Directive => Copy every line that holds the string "gran" from the data below.
########
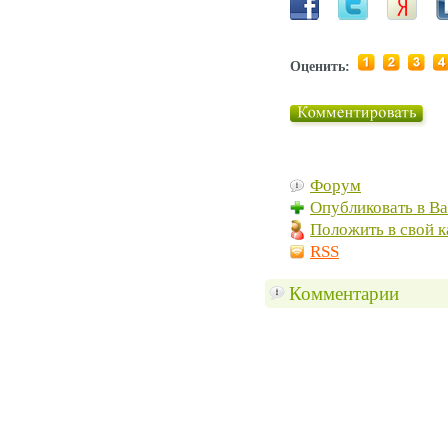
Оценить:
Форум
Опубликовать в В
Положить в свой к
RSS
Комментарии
########
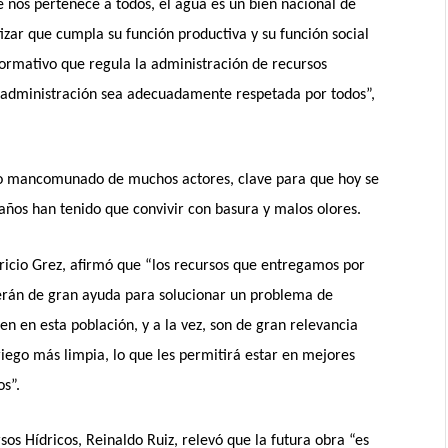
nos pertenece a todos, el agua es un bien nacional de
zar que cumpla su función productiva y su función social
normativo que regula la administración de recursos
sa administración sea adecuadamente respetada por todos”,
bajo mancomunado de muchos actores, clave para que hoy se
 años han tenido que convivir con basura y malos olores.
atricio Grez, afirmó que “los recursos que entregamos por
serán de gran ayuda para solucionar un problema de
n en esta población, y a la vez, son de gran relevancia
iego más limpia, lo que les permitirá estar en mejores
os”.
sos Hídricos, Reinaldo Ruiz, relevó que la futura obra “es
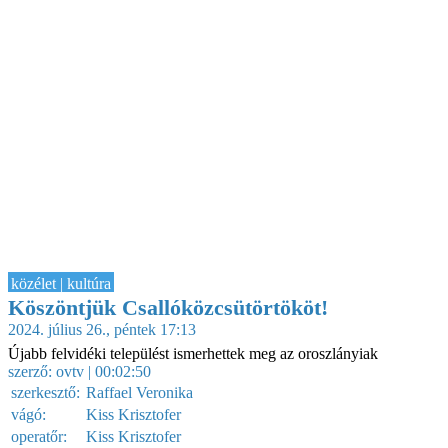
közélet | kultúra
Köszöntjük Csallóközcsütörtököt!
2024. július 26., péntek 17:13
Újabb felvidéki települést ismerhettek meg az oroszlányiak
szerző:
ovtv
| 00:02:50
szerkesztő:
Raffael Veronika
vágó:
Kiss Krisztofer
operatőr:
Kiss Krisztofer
########
Exercise solution =>
serán de gran ayuda para solucionar un problema de
n en esta población, y a la vez, son de gran relevancia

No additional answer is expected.